25 April 2013

REM

It's the end of the world as we know it.
It's the end of the world as we know it.
It's the end of the world as we know it and I feel fine.
-- REM

Well, may be not quite the end. I was musing on the state of solid state disks for the past few months, and the world looked a little bleak. OCZ is spinning toward the drain, STEC is barely holding its own, and Fusion-io continued to fall in Mr. Market's eyes. All three, in fact. These are the remaining publicly held (nearly) pure-play SSD companies.

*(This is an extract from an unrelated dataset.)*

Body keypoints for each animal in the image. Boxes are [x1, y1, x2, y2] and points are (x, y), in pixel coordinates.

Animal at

At the same time, Apple is pooping the bed, due (according to some in the pundit class) to the ineffectual nature of Tim Cook. And IBM just pooped its bed. A few days before IBM's quarterly, Arne Alsin, a small time Seeking Alpha blogger announced its demise. IBM, and all the traditional (whatever that means) IT companies will disappear into The Cloud.

Woe is Me!!!

Well, may be. And may be not. Fusion-io got a nice bump with its quarterly last night, but STEC and OCZ remain on thin ice. IBM/Texas Memory recently announced a new flash appliance, which may, or may not, be repackaged TMS SSDs. Hard to tell from the announcements whether it's a "true" flash array a la the Sun/Oracle F5100.

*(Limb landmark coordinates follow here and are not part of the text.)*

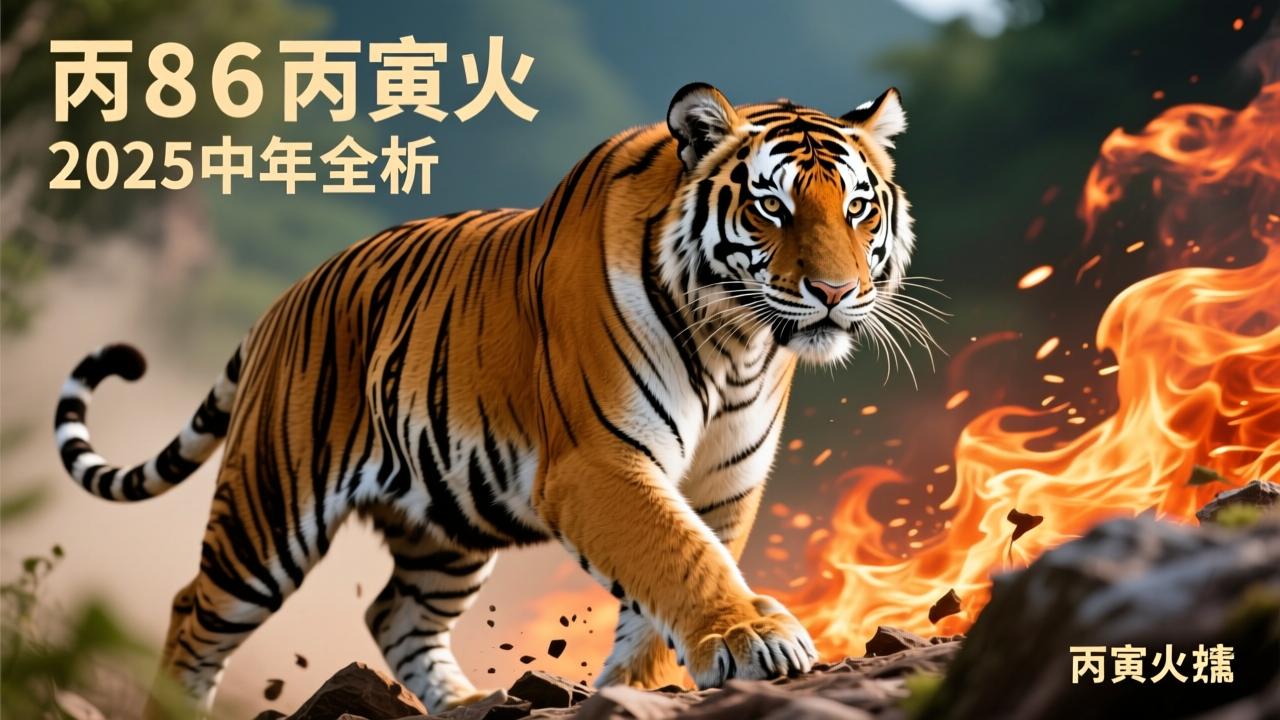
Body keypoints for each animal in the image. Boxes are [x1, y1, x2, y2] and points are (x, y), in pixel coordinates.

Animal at [52, 82, 915, 715]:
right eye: (772, 206)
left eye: (857, 207)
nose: (836, 293)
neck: (737, 344)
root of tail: (282, 302)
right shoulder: (599, 463)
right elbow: (678, 554)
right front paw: (750, 638)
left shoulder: (724, 484)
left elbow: (667, 586)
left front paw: (634, 690)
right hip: (269, 512)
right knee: (192, 610)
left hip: (446, 523)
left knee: (393, 614)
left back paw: (468, 703)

The Cloud argument is that a Cloud client needn't worry his pretty little head about capacity needs; just call up Amazon and get more. As if Amazon doesn't price in the cost of over-provisioning. To the extent, minimal I expect, that demand spikes in one segment of Amazon's Cloud clients are offset by troughs in other segment(s), then it's barely possible for Amazon to make a few bucks and for a given client to save a few bucks on the infrastructure. But I doubt it. Growth of the kind typically described is global (in all senses of the word), and thus not really elastic from the point of view of the provider(s). The rubber band keeps stretching, never relaxing.

If it should appear that Clouds consume a significant fraction of HDD/cpu production, then those manufacturers will seek to eliminate the last middleman. Why give away the gear at onerous bulk pricing? One can easily see a contentious duopoly/duopsony war breaking out. As we used to say, a widespread race to the bottom.

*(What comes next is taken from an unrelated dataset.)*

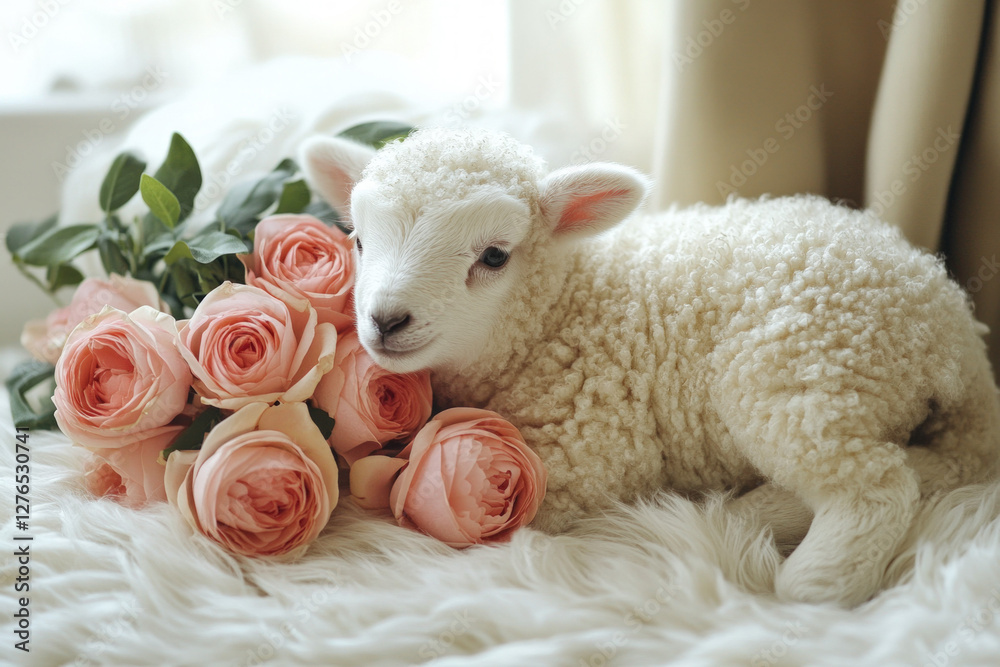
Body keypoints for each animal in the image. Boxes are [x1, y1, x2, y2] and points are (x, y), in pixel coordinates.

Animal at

Apple fits in, for the following reason. Many, even in the pundit class, view Apple as the premier computer company, which has fallen on hard times with the demise of Steve. Some, humble self included, have viewed Apple as a toy company (that is, a maker of toys) since the iPod. That was 2001, for those who forget, or have never owned one (hand raised). As a toy company, it has to come up with new toys with some regularity. I'm among the (growing?) crowd who believe that Apple has, in fact, invented very little, while they may have patents on rectangles with rounded corners. They assemble their toys with, mostly, Other Peoples' Parts. Their toys are variations on existing versions, from other vendors. Unlike Mattel, for instance, Apple hasn't been effective at designing new toys, only copying somebody else's. OS X is a closed version of open source *nix. How'd they manage that? They took BSD licensed *nix parts. BSD permits that sort of ripoff, where GPL doesn't. Steve always said: "steal".

iTV or iWatch or iFoo may finally break the mold, by, well, breaking out a new device. Then again, may be not. In any case, how Apple goes says just about nothing of the computer business. Apple does consume a lot of NAND, certainly. Unlike the old GM, what's good for Apple isn't necessarily good for the USofA, and bad things happening to Apple don't necessarily affect the rest of IT.

So, the journey down the Yellow Brick Road has hit a roundabout. Consumer SSD is rapidly falling into the race to the bottom, controlled by the NAND vendors; Intel and Samsung particularly. Enterprise SSD is likely a short-lived flash in the pan (so to speak), to be replaced by directly connected NAND appliances. The interesting question: how soon will Linus' prediction become fact? How soon will hierarchical filesystems, engineered to spinning rust be replaced? linux has to be the leader here, although IBM could easily (relatively) build whatever it wants for the z machines.